▶ _Text excerpt_:
--- START ---

Opinion
No. 3:18-CV-01930
12-17-2018
() MEMORANDUM
Presently before me is Plaintiff Denise Wingo's ("Wingo") Motion to Remand this Action to State Court. (Doc. 10). Because this Court lacks subject matter jurisdiction over this action pursuant to § 502(a) of the Employee Retirement Income Security Act of 1974 ("ERISA"), 29 U.S.C. §§ 1001 et seq., Plaintiff's Motion to Remand will be granted.
I. Background
This dispute arises from the payment of short-term disability benefits to Wingo under a Group Disability Plan issued by Metlife ("the Plan") after she was injured in an automobile accident. Following the accident, Wingo submitted a claim to MetLife for short-term disability benefits under the Plan and received a total of $14,189.28 in benefits. (Doc. 1, Ex. B ¶¶ 10, 11). Wingo independently brought a negligence lawsuit against the tortfeasor in the accident and reached a settlement, which included compensation for her injuries. (Id. ¶¶ 13, 14). Defendant Trover Solutions, Inc. ("Trover"), which works with MetLife to provide recovery services, made a subrogation demand for reimbursement of the $14,289.28 against Wingo after she settled her lawsuit. (Doc. 1, Ex. B ¶¶ 15, 16, 18, 21). On April 28, 2016, Trover confirmed in writing that it was no longer pursuing recovery of Wingo's Plan benefits. (Id. ¶¶ 25).
The parties do not dispute that the Plan is a fully-insured "employee welfare benefit plan" within the scope of ERISA and that Wingo qualifies as a "participant of the Plan under ERISA. See ERISA §§ 3(1), 3(7), 4(a), 29 U.S.C. §§ 1002 (1), 1002(7), 1003(a).
I take notice of Trover's Disclosure statement that Equian, LLC is now the surviving company after a merger with Trover. I will refer here to "Trover" to avoid confusion. (Doc. 2).
On March 29, 2017, Wingo filed a complaint in the Court of Common Pleas of Pike County, Pennsylvania alleging Trover violated the Pennsylvania Motor Vehicle Financial Responsibility Law § 1720, the Pennsylvania Unfair Trade Practices and Consumer Protection Law, and the Pennsylvania Fair Credit Extension Uniformity Act, attempted theft by Trover, and a "declaration that [] Trover has no right for recovery of reimbursement of disability benefits paid from the proceeds" of the tort claim settlement for the purpose of "clarifying and settling the legal relations at issue between the parties." Wingo v. Trover Solns., No, 13-00846, 2017 WL 5971841 at *1 (M.D. Pa. December 1, 2017) (Caputo, J.). Trover removed that action to federal district court on May 12, 2017. Id. On May 31, 2017, Wingo filed a motion to remand the action to state court, which I denied on December 1, 2017. Id. at *2. On or about December 4, 2017, Wingo voluntarily dismissed the case. Id.
On September 13, 2018, Wingo filed a complaint in the Court of Common Pleas of Pike County, Pennsylvania alleging Trover violated the Pennsylvania Unfair Trade Practices and Consumer Protection Law ("UTPCPL") and the Pennsylvania Fair Credit Extension Uniformity Act ("PFCEUA"). (Doc. 1, Ex. B ¶¶ 39-49). Trover removed the action to this Court on October 4, 2018. (Doc. 1). Trover contends that federal subject matter jurisdiction exists pursuant to § 502(a) of ERISA, 29 U.S.C. § 1132(a)(1)(B), because Wingo seeks relief that requires interpreting the rights of the parties under an ERISA-regulated welfare benefit plan. (Id. ¶¶ 22, 27, 33). On November 1, 2018, Wingo filed the instant motion to remand the action to the Court of Common Please of Pike County. (Doc. 10). The Motion has been fully briefed and is ripe for review.

--- END ---

▶ _Set of tasks_:
1 - In the court memorandum, on what date did Trover confirm in writing that it was no longer pursuing recovery of Wingo's Plan benefits?
2 - Write the next part of the court memorandum, picking up after its final sentence.

▶ _Given information_:
--- START ---

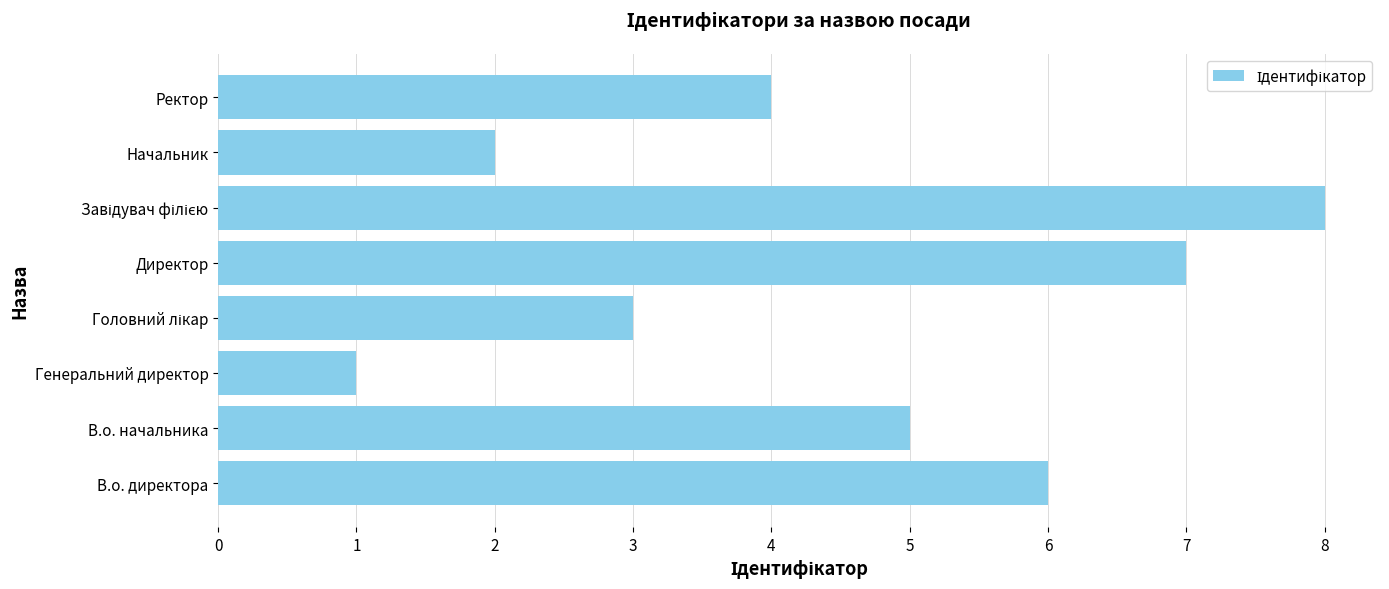

The value at Директор is 11. True or false?

False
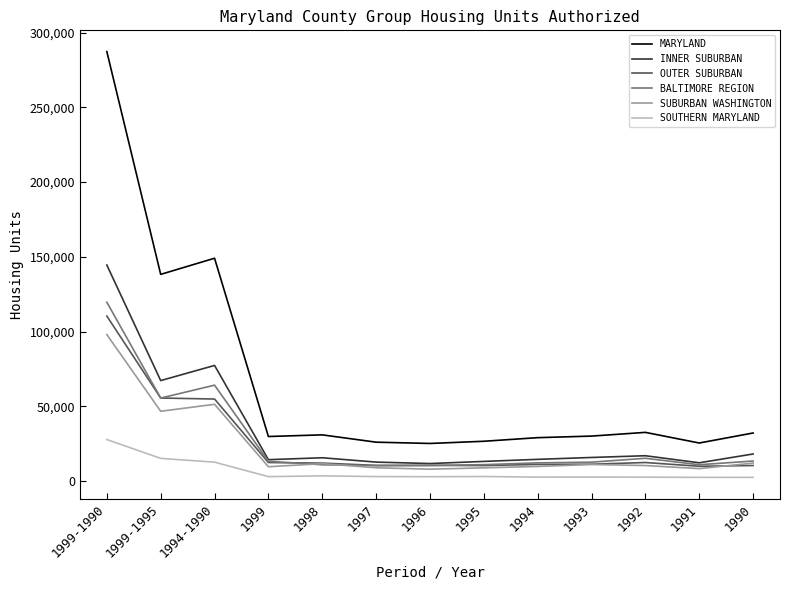

The value of SOUTHERN MARYLAND at 1999-1990 is 27718. True or false?

True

--- END ---

▶ _Answers given_:
1 - April 28, 2016.

2 -
II. Legal Standard
28 U.S.C. § 1441(a) provides that any civil action brought in state court for which the federal district courts have original jurisdiction may be removed by the defendant to the appropriate federal district court. One category of cases which district courts have original jurisdiction is "[f]ederal question" cases: cases arising under the Constitution, laws, or treaties of the United States. 27 U.S.C. § 1331. An action must be remanded if "it appears that the district court lacks subject matter jurisdiction." 28 U.S.C. § 1447(c). On a motion to remand, the removing party bears the burden of establishing the propriety of removal. See Boyer v. Snap-On Tools Corp., 913 F.2d 108, 111 (3d Cir. 1990), cert. denied, 498 U.S. 1085, 111 S.Ct. 959 (1991). Furthermore, "removal statutes are to be strictly construed against removal and all doubts resolved in favor of remand." Id. In determining whether remand based on improper removal is appropriate, the Court "must focus on the plaintiff's complaint at the time the petition for removal was filed," and assume all factual allegations therein are true. Steel Valley Auth. v. Union Switch & Signal Div. Am. Standard, Inc., 809 F.2d 1006, 1010 (3d Cir. 1987).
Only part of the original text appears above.